**DATA FOR REVIEW:**

------------------------------------------------------------------------

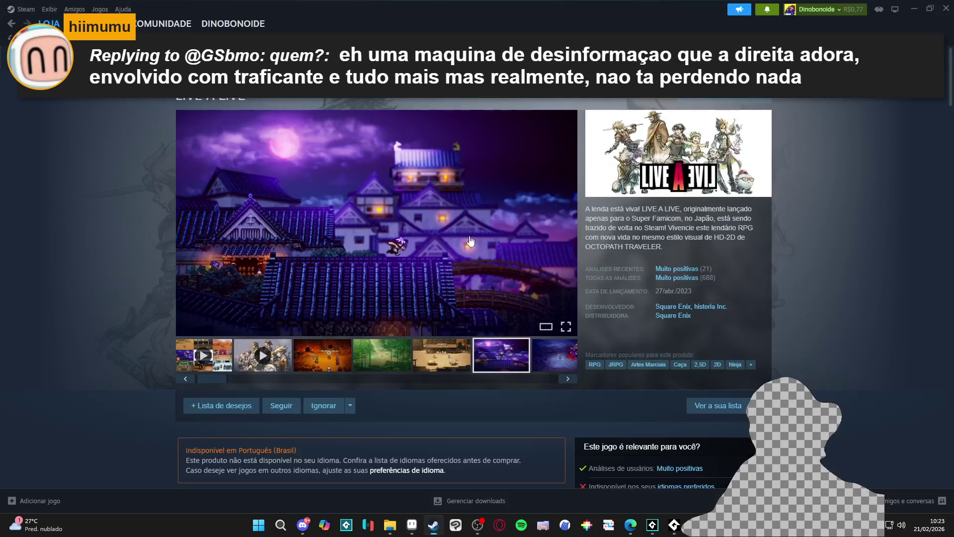
click(92, 23)
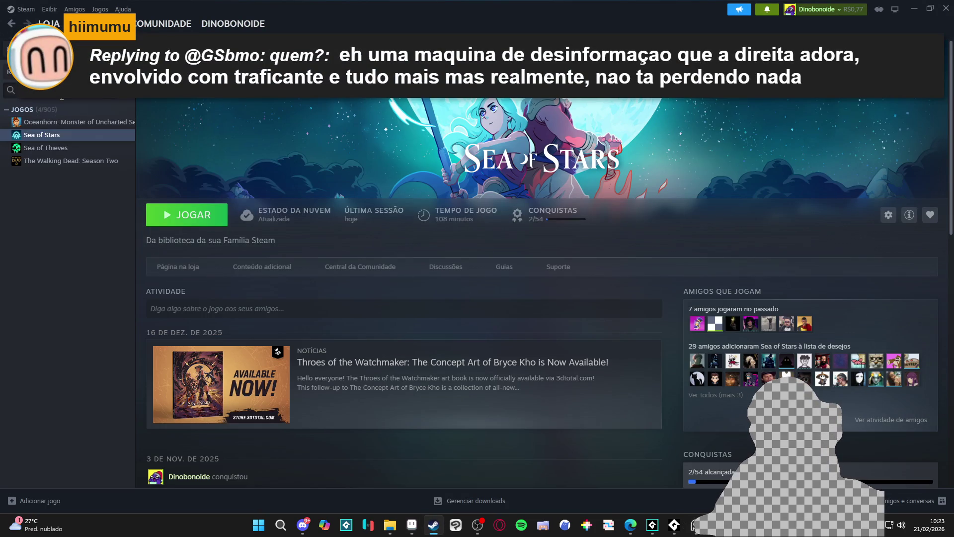
key(BackSpace)
click(50, 212)
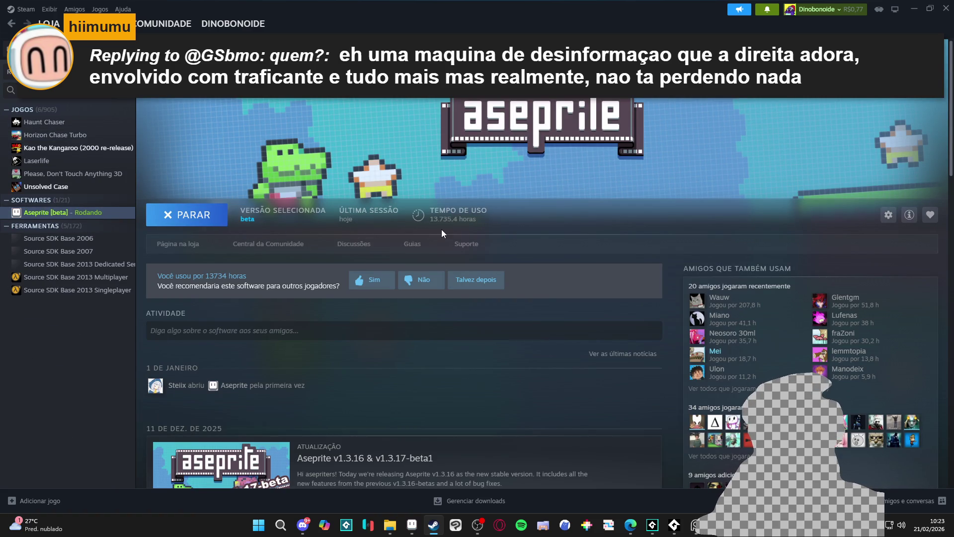
click(913, 8)
scroll(546, 214, down, 4)
- Clear the selection, return to the pencil, and sample light cyan #afe9df
scroll(416, 254, up, 6)
key(ctrl+d)
key(b)
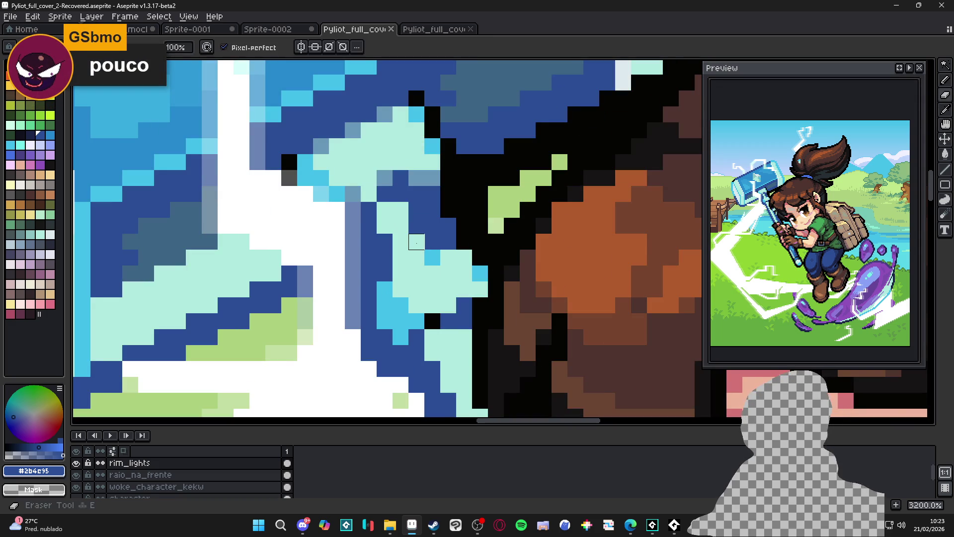
scroll(447, 283, down, 4)
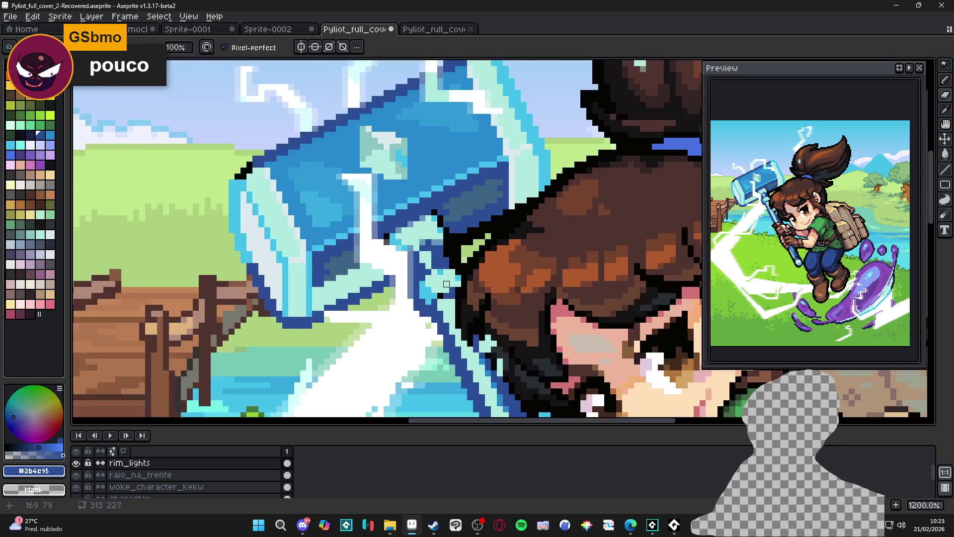
scroll(453, 289, up, 3)
scroll(454, 289, down, 4)
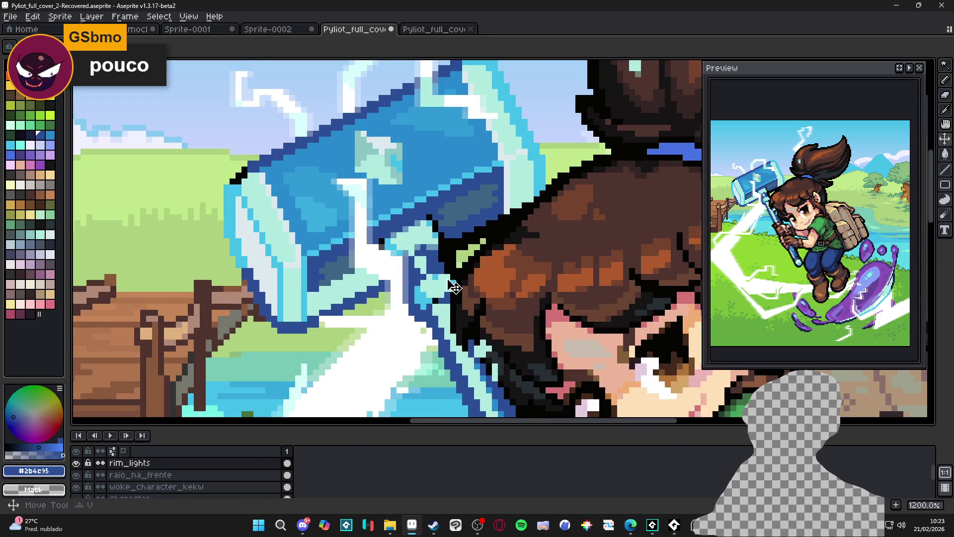
scroll(433, 269, up, 4)
alt+click(433, 269)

------------------------------------------------------------------------

**WHAT IS NEEDED:** Set down every record exactly, without the pictures.

**OUTPUT OF THE TASK:**
click(92, 23)
key(BackSpace)
click(50, 212)
click(913, 8)
scroll(546, 214, down, 4)
- Clear the selection, return to the pencil, and sample light cyan #afe9df
scroll(416, 254, up, 6)
key(ctrl+d)
key(b)
scroll(447, 283, down, 4)
scroll(453, 289, up, 3)
scroll(454, 289, down, 4)
scroll(433, 269, up, 4)
alt+click(433, 269)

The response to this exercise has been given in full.